» **Your goal**
In the listing that follows, locate the line containing "a tali risorse." and the line containing "server/src/types/express.d.ts | 19". Retype exactly those two lines and every line between them, and nothing more.

——————

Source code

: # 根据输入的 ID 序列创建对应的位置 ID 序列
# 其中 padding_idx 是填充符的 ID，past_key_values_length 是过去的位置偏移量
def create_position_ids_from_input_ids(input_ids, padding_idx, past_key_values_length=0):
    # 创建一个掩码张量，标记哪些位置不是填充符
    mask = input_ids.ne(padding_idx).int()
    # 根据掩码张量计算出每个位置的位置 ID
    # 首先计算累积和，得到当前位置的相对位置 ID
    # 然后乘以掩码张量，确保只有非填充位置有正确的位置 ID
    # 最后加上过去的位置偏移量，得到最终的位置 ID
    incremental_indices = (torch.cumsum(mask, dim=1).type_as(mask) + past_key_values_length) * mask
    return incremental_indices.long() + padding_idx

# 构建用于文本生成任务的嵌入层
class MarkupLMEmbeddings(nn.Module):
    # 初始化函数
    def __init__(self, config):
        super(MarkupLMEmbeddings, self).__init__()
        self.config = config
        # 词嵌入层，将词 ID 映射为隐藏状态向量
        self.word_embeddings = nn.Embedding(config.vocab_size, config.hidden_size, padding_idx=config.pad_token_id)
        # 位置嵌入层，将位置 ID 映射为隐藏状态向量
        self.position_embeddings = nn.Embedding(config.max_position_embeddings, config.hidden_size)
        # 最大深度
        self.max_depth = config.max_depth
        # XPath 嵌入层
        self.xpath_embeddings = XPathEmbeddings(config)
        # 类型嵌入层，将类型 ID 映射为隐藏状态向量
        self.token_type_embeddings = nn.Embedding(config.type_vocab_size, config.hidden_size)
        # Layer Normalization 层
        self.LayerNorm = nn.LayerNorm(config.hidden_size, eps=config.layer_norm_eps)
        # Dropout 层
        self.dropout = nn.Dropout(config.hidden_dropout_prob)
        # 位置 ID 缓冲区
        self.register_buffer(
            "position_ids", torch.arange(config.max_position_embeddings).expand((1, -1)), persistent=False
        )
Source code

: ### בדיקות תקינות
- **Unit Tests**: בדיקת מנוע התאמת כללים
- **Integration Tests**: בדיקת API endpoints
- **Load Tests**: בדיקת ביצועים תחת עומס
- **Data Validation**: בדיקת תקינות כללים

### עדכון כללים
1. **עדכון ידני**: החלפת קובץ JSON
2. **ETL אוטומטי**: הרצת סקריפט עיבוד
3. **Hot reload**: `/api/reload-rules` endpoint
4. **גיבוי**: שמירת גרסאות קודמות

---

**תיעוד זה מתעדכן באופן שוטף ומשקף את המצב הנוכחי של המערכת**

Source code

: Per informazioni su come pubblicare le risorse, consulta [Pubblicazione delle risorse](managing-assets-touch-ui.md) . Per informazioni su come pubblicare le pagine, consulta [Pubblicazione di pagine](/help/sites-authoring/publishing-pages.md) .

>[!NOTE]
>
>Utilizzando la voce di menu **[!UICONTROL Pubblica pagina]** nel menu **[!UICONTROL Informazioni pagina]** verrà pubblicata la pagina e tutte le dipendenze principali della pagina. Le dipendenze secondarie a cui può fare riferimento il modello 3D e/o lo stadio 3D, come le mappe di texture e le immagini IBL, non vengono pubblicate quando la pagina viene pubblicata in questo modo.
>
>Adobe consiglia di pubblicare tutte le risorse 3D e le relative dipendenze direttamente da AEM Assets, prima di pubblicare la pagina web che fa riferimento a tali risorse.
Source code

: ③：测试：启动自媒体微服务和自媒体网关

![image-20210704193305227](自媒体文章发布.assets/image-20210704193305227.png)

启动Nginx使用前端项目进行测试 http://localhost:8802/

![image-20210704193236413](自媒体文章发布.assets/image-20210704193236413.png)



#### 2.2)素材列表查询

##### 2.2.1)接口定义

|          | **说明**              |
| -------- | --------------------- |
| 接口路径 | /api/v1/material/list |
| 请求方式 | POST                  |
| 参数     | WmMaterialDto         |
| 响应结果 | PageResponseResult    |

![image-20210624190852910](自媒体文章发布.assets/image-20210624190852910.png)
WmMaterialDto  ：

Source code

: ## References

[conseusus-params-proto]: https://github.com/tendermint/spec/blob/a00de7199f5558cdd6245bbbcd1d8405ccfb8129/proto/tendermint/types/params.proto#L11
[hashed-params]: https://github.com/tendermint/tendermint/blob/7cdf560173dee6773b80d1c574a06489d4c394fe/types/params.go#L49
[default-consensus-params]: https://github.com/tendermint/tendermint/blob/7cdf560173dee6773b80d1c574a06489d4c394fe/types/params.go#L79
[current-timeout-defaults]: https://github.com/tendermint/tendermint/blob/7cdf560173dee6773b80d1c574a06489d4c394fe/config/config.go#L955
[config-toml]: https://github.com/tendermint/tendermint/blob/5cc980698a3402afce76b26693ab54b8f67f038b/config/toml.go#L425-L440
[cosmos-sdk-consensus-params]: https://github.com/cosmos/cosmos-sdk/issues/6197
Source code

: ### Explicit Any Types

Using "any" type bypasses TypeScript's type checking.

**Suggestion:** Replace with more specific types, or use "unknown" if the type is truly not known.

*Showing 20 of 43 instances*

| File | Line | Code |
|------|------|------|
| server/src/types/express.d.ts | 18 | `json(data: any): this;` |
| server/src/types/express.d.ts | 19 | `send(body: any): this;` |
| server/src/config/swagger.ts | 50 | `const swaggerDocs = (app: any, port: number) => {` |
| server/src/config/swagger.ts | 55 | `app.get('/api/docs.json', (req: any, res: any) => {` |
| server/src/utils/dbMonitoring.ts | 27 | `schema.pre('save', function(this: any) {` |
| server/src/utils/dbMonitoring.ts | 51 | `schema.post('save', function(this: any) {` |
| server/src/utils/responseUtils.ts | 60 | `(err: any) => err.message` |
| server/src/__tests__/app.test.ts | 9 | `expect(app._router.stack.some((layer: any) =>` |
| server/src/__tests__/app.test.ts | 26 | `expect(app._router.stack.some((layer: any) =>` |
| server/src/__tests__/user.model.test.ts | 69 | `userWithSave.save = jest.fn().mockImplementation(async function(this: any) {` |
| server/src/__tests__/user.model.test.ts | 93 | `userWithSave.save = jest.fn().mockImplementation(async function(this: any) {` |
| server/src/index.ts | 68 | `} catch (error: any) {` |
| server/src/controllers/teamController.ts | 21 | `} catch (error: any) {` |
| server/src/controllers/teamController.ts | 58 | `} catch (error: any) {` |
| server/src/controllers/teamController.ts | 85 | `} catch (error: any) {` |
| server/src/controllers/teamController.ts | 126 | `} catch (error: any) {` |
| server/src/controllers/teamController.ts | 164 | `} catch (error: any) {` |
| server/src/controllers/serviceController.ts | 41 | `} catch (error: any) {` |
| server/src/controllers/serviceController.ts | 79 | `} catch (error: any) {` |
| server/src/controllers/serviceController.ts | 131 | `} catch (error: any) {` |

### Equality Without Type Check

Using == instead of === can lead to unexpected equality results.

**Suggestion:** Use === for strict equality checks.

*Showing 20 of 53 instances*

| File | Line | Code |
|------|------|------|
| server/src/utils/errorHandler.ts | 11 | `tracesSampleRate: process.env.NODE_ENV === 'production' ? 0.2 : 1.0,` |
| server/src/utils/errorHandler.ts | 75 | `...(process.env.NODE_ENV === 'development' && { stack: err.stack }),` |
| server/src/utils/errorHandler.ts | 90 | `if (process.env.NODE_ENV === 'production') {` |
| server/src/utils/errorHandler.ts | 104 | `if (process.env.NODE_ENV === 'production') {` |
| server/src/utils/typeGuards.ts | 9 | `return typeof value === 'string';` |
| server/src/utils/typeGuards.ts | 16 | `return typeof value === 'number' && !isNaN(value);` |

——————

» **Written response**
>Adobe consiglia di pubblicare tutte le risorse 3D e le relative dipendenze direttamente da AEM Assets, prima di pubblicare la pagina web che fa riferimento a tali risorse.
Source code

: ③：测试：启动自媒体微服务和自媒体网关

![image-20210704193305227](自媒体文章发布.assets/image-20210704193305227.png)

启动Nginx使用前端项目进行测试 http://localhost:8802/

![image-20210704193236413](自媒体文章发布.assets/image-20210704193236413.png)



#### 2.2)素材列表查询

##### 2.2.1)接口定义

|          | **说明**              |
| -------- | --------------------- |
| 接口路径 | /api/v1/material/list |
| 请求方式 | POST                  |
| 参数     | WmMaterialDto         |
| 响应结果 | PageResponseResult    |

![image-20210624190852910](自媒体文章发布.assets/image-20210624190852910.png)
WmMaterialDto  ：

Source code

: ## References

[conseusus-params-proto]: https://github.com/tendermint/spec/blob/a00de7199f5558cdd6245bbbcd1d8405ccfb8129/proto/tendermint/types/params.proto#L11
[hashed-params]: https://github.com/tendermint/tendermint/blob/7cdf560173dee6773b80d1c574a06489d4c394fe/types/params.go#L49
[default-consensus-params]: https://github.com/tendermint/tendermint/blob/7cdf560173dee6773b80d1c574a06489d4c394fe/types/params.go#L79
[current-timeout-defaults]: https://github.com/tendermint/tendermint/blob/7cdf560173dee6773b80d1c574a06489d4c394fe/config/config.go#L955
[config-toml]: https://github.com/tendermint/tendermint/blob/5cc980698a3402afce76b26693ab54b8f67f038b/config/toml.go#L425-L440
[cosmos-sdk-consensus-params]: https://github.com/cosmos/cosmos-sdk/issues/6197
Source code

: ### Explicit Any Types

Using "any" type bypasses TypeScript's type checking.

**Suggestion:** Replace with more specific types, or use "unknown" if the type is truly not known.

*Showing 20 of 43 instances*

| File | Line | Code |
|------|------|------|
| server/src/types/express.d.ts | 18 | `json(data: any): this;` |
| server/src/types/express.d.ts | 19 | `send(body: any): this;` |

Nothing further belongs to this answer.